讲座编号:jz-yjsb-2021-y033
讲座问题:Model selection and combination for estimating treatment effects
主 讲 人:Yuhong Yang 教授 University of Minnesota
讲座时间:2021年07月12日(星期一)下昼16:40
讲座所在:综合楼1116聚会室及腾讯聚会,聚会ID:896 849 673
加入工具:数学与统计学院全体西席及研究生
主理单位:数学与统计学院、研究生院
主讲人简介:
Professor Yuhong Yang received his Ph.D from Yale in statistics in 1996. He then joined Department of Statistics at Iowa State University and moved to the University of Minnesota in 2004. He has been full professor there since 2007. His research interests include model selection, multi-armed bandit problems, forecasting, high-dimensional data analysis, and machine learning.
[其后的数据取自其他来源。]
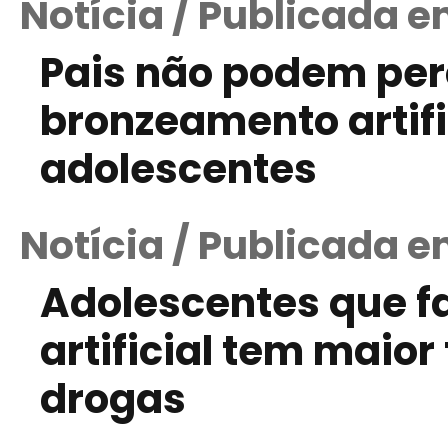
Notícia / Publicada e
Pais não podem per
bronzeamento artific
adolescentes
Notícia / Publicada e
Adolescentes que 
artificial tem maior
drogas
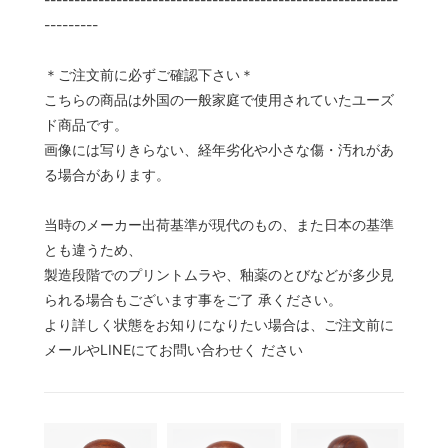
---------
＊ご注文前に必ずご確認下さい＊
こちらの商品は外国の一般家庭で使用されていたユーズ
ド商品です。
画像には写りきらない、経年劣化や小さな傷・汚れがあ
る場合があります。
当時のメーカー出荷基準が現代のもの、また日本の基準
とも違うため、
製造段階でのプリントムラや、釉薬のとびなどが多少見
られる場合もございます事をご了 承ください。
より詳しく状態をお知りになりたい場合は、ご注文前に
メールやLINEにてお問い合わせく ださい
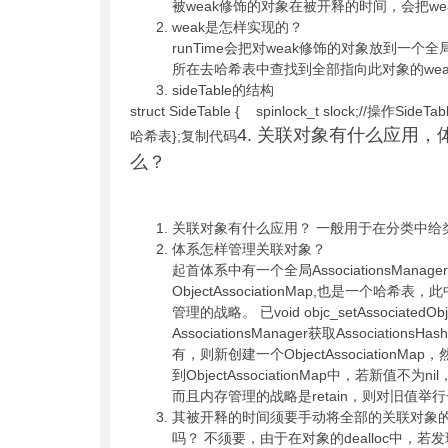
被weak修饰的对象在被开释的时间，会把wea
weak是怎样实现的？
runTime会把对weak修饰的对象放到一
所在去哈希表中查找到全部指向此对象的weak
sideTable的结构
struct SideTable { spinlock_t slock;//操作
4. 关联对象有什么应用
哈希表};复制代码
么？
关联对象有什么应用？ 一般用于在分类中给
体系怎样管理关联对象？
起首体系中有一个全局AssociationsManag
ObjectAssociationMap,也是一个哈希
管理的战略。 已void objc_setAssociatedObject(
AssociationsManager获取Association
有，则新创建一个ObjectAssociationMap，然
到ObjectAssociationMap中，若新值
而且内存管理的战略是retain，则对旧值举行一次
其被开释的时间须要手动将全部的关联对象
吗？ 不须要，由于在对象的dealloc中，若发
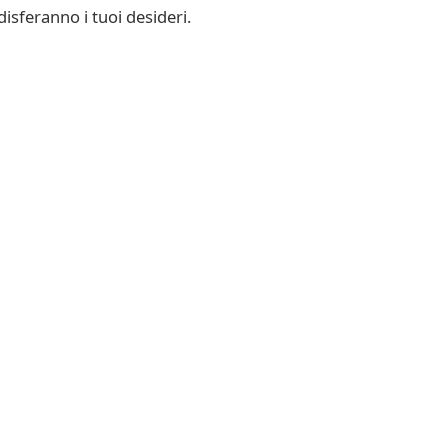
isferanno i tuoi desideri.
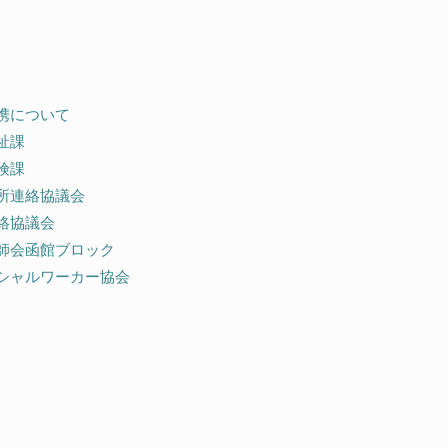
携について
祉課
険課
所連絡協議会
絡協議会
師会函館ブロック
シャルワーカー協会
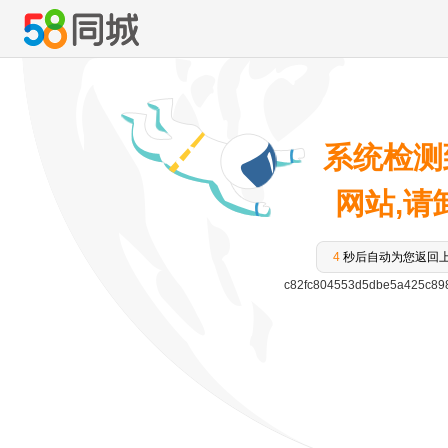
系统检测
网站,请卸
3
秒后自动为您返回
c82fc804553d5dbe5a425c89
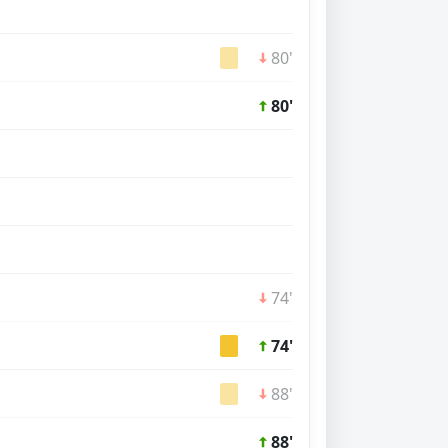
80'
80'
74'
74'
88'
88'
He has published in top journals in several fields, including Annals of Statistics, JASA, JRSSB, Biometrika, IEEE Transaction on Information Theory, Journal of Econometrics, Proceedings of AMS, Journal of Machine Leaning Research, and International Journal of Forecasting. He is a fellow of Institute of Mathematical Statistics and was a recipient of the US NSF CAREER Award.
主讲内容:
It is well understood that a treatment’s effect on a response may be heterogeneous with respect to baseline covariates (including possible genetic information). This is an important premise of personalized medicine. Various methods for estimating heterogeneous treatment effects have been proposed. However, little attention has been given to the problem of choosing between estimators of treatment effects. Models that best estimate the regression function may not be best for estimating the effect of a treatment; therefore, there is a need for model selection methods that are targeted to treatment effect estimation directly. We develop a treatment effect cross-validation aimed at minimizing treatment effect estimation errors. Theoretically, treatment effect cross-validation has a model selection consistency property when the data splitting ratio is properly chosen. Practically, treatment effect cross-validation has the flexibility to compare different types of models. We illustrate the methods by using simulation studies and data from a clinical trial comparing treatments of patients with human immunodeficiency virus.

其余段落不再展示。